With the number of web and phone applications available today, most people experience a number of different user interfaces on a daily basis. Most consumer-focused interfaces are pretty nice, but a lot of enterprise or internal company interfaces are not.

In my years of working with many different companies, I’ve seen some crazy things for user interfaces. Sometimes I find myself asking if the developer was colorblind, and other times I’m simply baffled at the number of steps required to accomplish a single task in the system. If I weren’t walking through the system with someone who had been using it for years, I wouldn’t even know where to begin to find the necessary information.

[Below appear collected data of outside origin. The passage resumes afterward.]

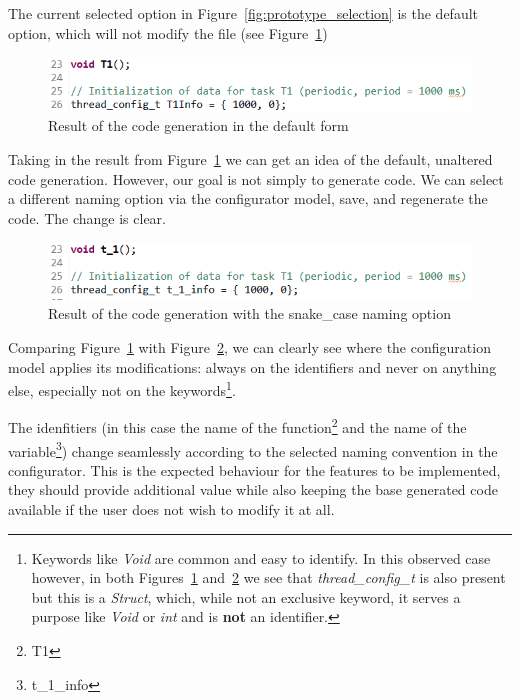 The current selected option in Figure~\ref{fig:prototype_selection} is the default option, which will not modify the file (see Figure~\ref{fig:prototype_default_option})

\begin{figure}[htbp]
	\centering
	\includegraphics[height=0.12\textwidth]{default_naming_option.png}
	\caption{Result of the code generation in the default form}
	\label{fig:prototype_default_option}
\end{figure}

Taking in the result from Figure~\ref{fig:prototype_default_option} we can get an idea of the default, unaltered code generation. However, our goal is not simply to generate code. We can select a different naming option via the configurator model, save, and regenerate the code. The change is clear.

\begin{figure}[htbp]
	\centering
	\includegraphics[height=0.12\textwidth]{snake_case_naming_option.png}
	\caption{Result of the code generation with the snake\_case naming option}
	\label{fig:prototype_snake_case}
\end{figure}

Comparing Figure~\ref{fig:prototype_default_option} with Figure~\ref{fig:prototype_snake_case}, we can clearly see where the configuration model applies its modifications: always on the identifiers and never on anything else, especially not on the keywords\footnote{Keywords like \textit{Void} are common and easy to identify. In this observed case however, in both Figures~\ref{fig:prototype_default_option} and~\ref{fig:prototype_snake_case} we see that \textit{thread\_config\_t} is also present but this is a \textit{Struct}, which, while not an exclusive keyword, it serves a purpose like \textit{Void} or \textit{int} and is \textbf{not} an identifier.}.

The idenfitiers (in this case the name of the function\footnote{T1} and the name of the variable\footnote{t\_1\_info}) change seamlessly according to the selected naming convention in the configurator. This is the expected behaviour for the features to be implemented, they should provide additional value while also keeping the base generated code available if the user does not wish to modify it at all.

Developing a user interface is about more than just how it looks. It’s also about information flow. Do the menus make sense to the user? Does information in the system flow in a logical way for that specific business? Can a single task be accomplished from a single menu, or does it require three different menu options to do one thing?

Yes, the design matters, too. Some developers don’t understand the importance of a clean interface. But that’s sometimes what you get when a “bits and bytes” developer creates something for an entire company to use. It makes sense to them as a developer, and they don’t realize that it’s difficult for a non-developer to use. But many enterprise user interfaces are used by hundreds of non-developers every day!

A lot of companies continue to foster terrible user interface design either because they simply don’t know it’s terrible or they’re unwilling to invest the time (or money) in something better. But there’s a cost to poor user interface design—both in terms of employee frustration and in actual time spent using the interface.

How much money do you lose when employees can’t figure out how to use your system? Or when they have to click through multiple different menus to pull one piece of information? It’s an intangible cost, but it’s there.

In recent years, I’ve seen an increased awareness of the importance of user interfaces, although it’s still going to be quite a while before every company has a quality user interface. But new developers are leading the charge because they’ve been exposed to so many consumer user interfaces. They realize that enterprise interfaces deserve the same level of quality and ease of use. And that’s a good thing!